Sumário: (…) No que diz respeito à equiparação ao contrato de compra e venda dos contratos de fornecimento de bens de consumo a fabricar ou a produzir, referidos no artigo 1.º, n.º 4, da Diretiva 1999/44, a mesma foi introduzida aquando da primeira leitura da referida proposta de diretiva pelo Parlamento, à luz do artigo 3.º, n.º 1, da Convenção das Nações Unidas mencionada no n.º 39 do presente acórdão, para ter em conta, nomeadamente, a dificuldade na qualificação destes contratos, que implicam, simultaneamente, uma obrigação de facere, própria dos contratos de empreitada e de prestação de serviços, e uma obrigação de dare, característica do contrato de compra e venda.
No caso vertente, resulta dos autos de que dispõe o Tribunal de Justiça que H. Schottelius e o marido pediram a F. Seifert, empreiteiro, que renovasse a sua piscina. Para o efeito, celebraram um contrato de empreitada com ele. No âmbito desse contrato, o empreiteiro vendeu‑lhes, é certo, diversos bens necessários à renovação dessa piscina, como, nomeadamente, um sistema de filtragem equipado com uma bomba. No entanto, impõe‑se declarar que a prestação de serviços que consistiu na instalação desses bens constitui o objeto principal desse contrato de empreitada e que a venda dos mesmos bens apresenta apenas um caráter acessório relativamente à prestação de serviços.
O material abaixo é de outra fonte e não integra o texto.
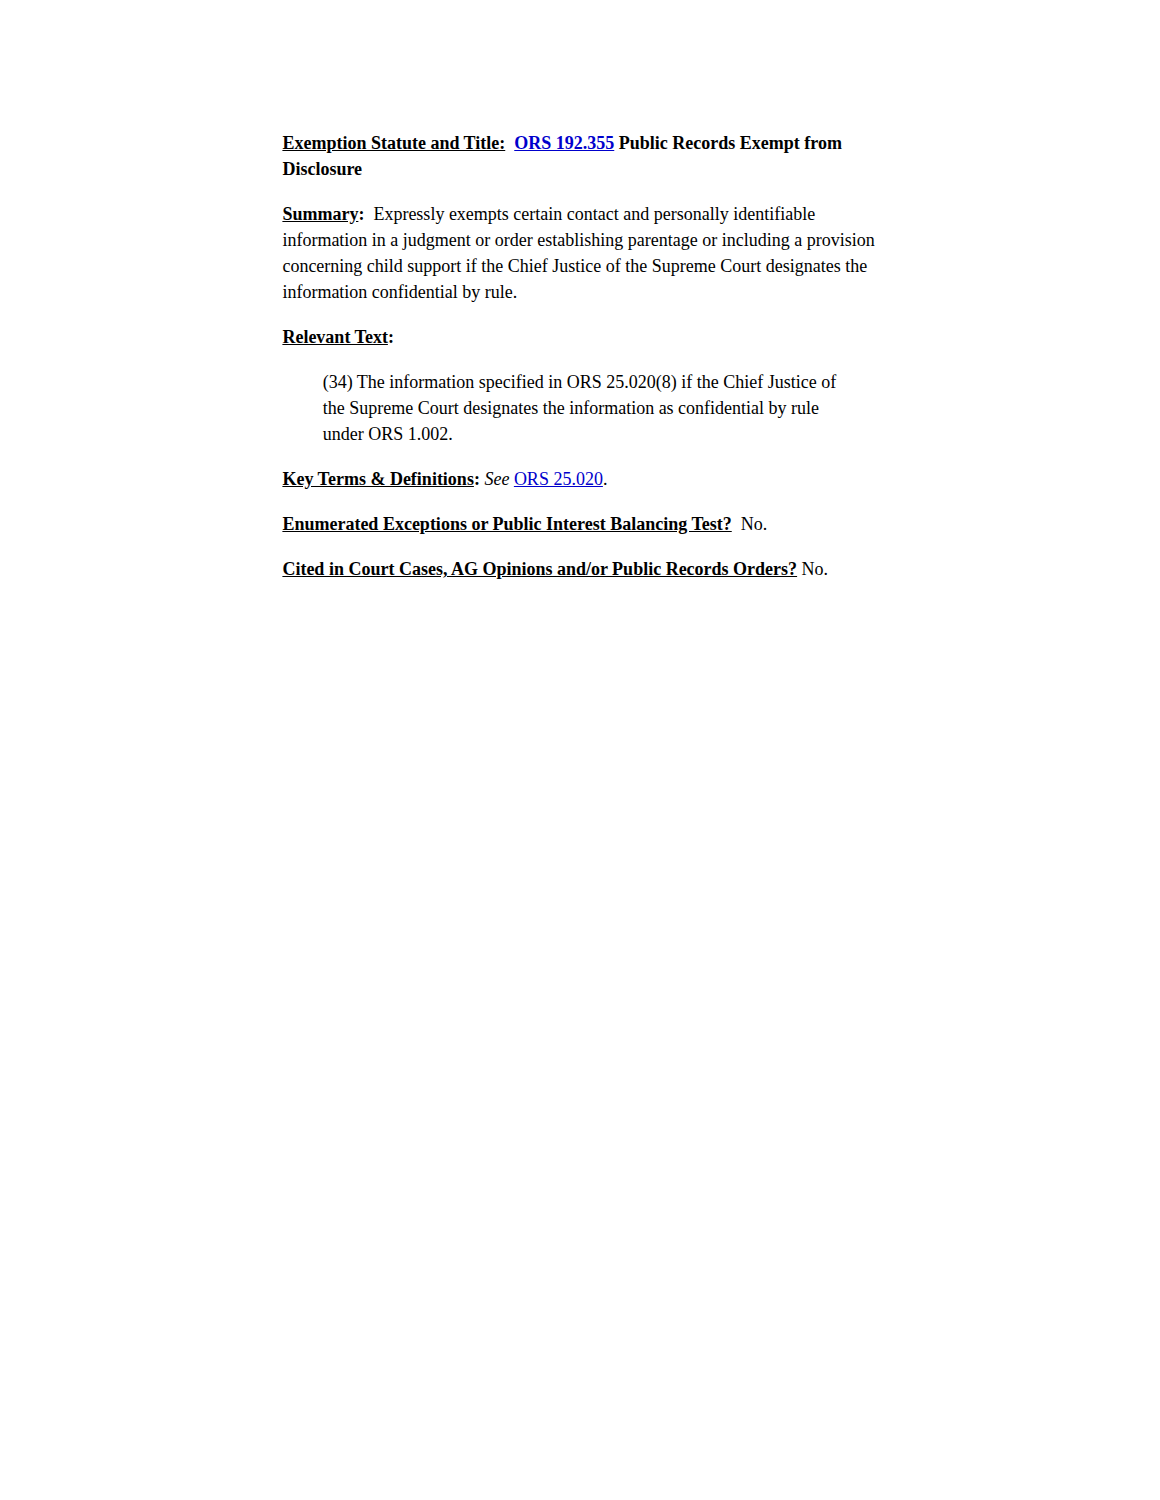Exemption Statute and Title: ORS 192.355 Public Records Exempt from Disclosure
Summary: Expressly exempts certain contact and personally identifiable information in a judgment or order establishing parentage or including a provision concerning child support if the Chief Justice of the Supreme Court designates the information confidential by rule.
Relevant Text:
(34) The information specified in ORS 25.020(8) if the Chief Justice of the Supreme Court designates the information as confidential by rule under ORS 1.002.
Key Terms & Definitions: See ORS 25.020.
Enumerated Exceptions or Public Interest Balancing Test? No.
Cited in Court Cases, AG Opinions and/or Public Records Orders? No.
Acresce que, em face das peças processuais de que dispõe o Tribunal de Justiça, este contrato de empreitada também não pode ser qualificado de contrato de «fornecimento de bens de consumo a fabricar ou a produzir», na aceção do artigo 1.º, n.º 4, da Diretiva 1999/44, na medida em que os bens necessários à renovação da piscina em causa não tinham de ser fabricados nem produzidos pelo empreiteiro.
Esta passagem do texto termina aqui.